Suggestions are invited for names for new civic spaces planned in the waterfront project

Names have been proposed for a number of new streets created as part of Dundee's waterfront regeneration project.

The council has also invited locals to suggest names for two major new open spaces created in the £1bn development.

If approved, one street will be named Thomson Avenue after pre-war city planner James Thomson, while others celebrate the city's seafaring links.

Suggested names for the two new city squares will be taken until 6 February.

James Thomson was Dundee's city architect from 1906 to 1924, during which time he oversaw the building of the Kingsway, one of the UK's first city bypasses. He was also an early proponent of a waterfront master plan.

Another proposed street name is Earl Grey Place, chosen to honour the former dock built in 1834 which was run for 129 years until it was filled in to make way for the Tay Road Bridge landfall.

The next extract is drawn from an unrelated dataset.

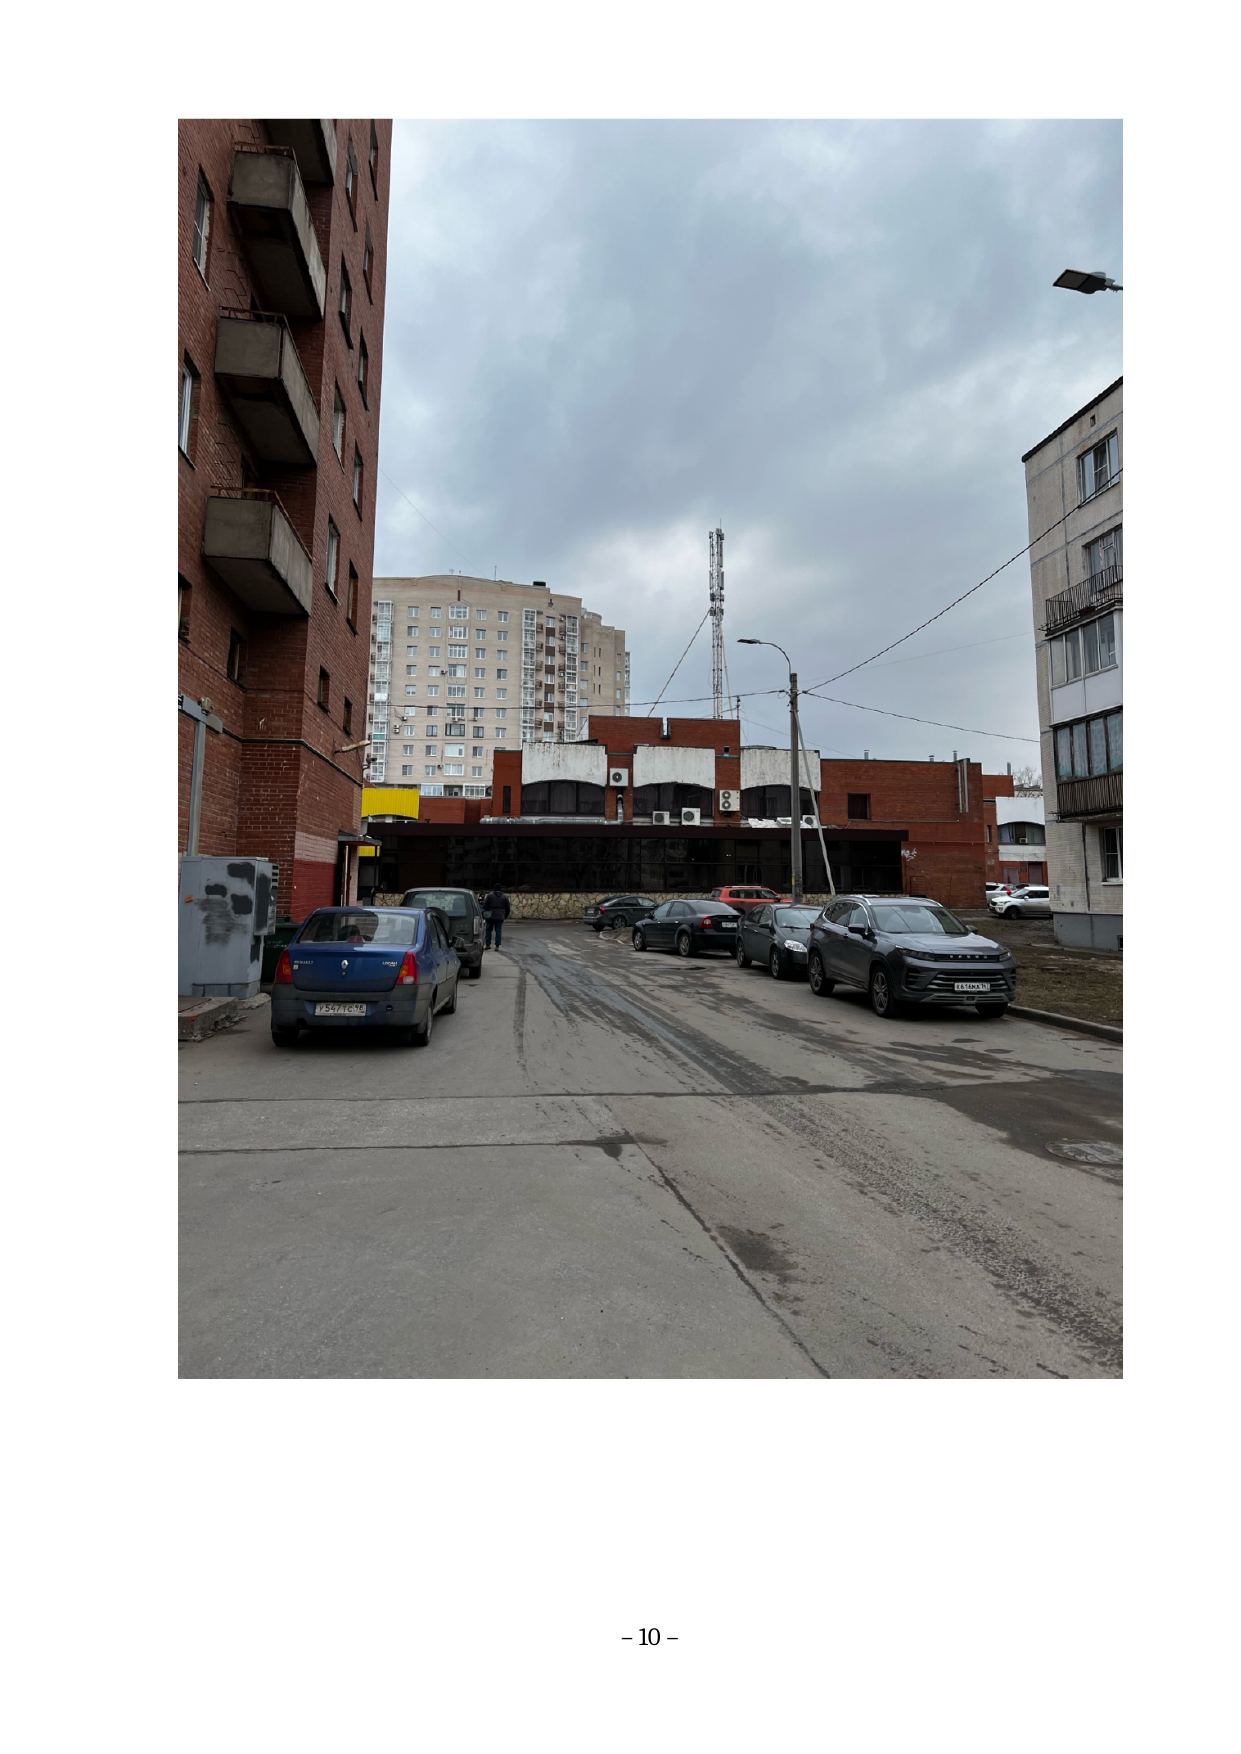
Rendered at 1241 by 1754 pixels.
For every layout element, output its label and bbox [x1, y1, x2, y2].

picture [179, 120, 1123, 1378]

And a further street could be named Patent Slip Way, after the track and cradle used to transfer vessels from the river to the dock for repairs. The upper part of a 166 metre ramp built in 1837 at the Harbour Workshops is still visible between Victoria Dock and the estuary.

Image source, Dundee Waterfront
Image caption,

Construction of the centrepiece V&A design museum is yet to get under way

Image source, Dundee Waterfront
Image caption,

A number of new streets have been built as part of the £1bn project

Lord Provost Bob Duncan said: "There is a long-established and legal process for naming new streets and we are launching that process today.

"I think that the proposed names strike a balance between logic and creativity while also paying homage to a visionary city planner from the 20th century in a scheme designed for the 21st and beyond."

A four-week consultation will be held on the proposed names before they are agreed by the council's city development committee.

Meanwhile, the local authority is seeking suggestions for names for two new civic spaces - the new central square and a space outside the city's new railway station - as well as the riverside walkway and cycle path along the central waterfront.

Suggested ideas include famous names or events associated with the city, although names of living people will not be considered, historical references to the area or names reflecting the redevelopment of the waterfront.

Submissions can be made via the council's website, external until 6 February when Mr Duncan, city development director Mike Galloway, city archivist Iain Flett and city centre group chairman Jon Walton will decide the winners.

Work to re-draw the waterfront road map as part of the 30-year project is ongoing, with construction of the centrepiece V&A design museum still to get under way.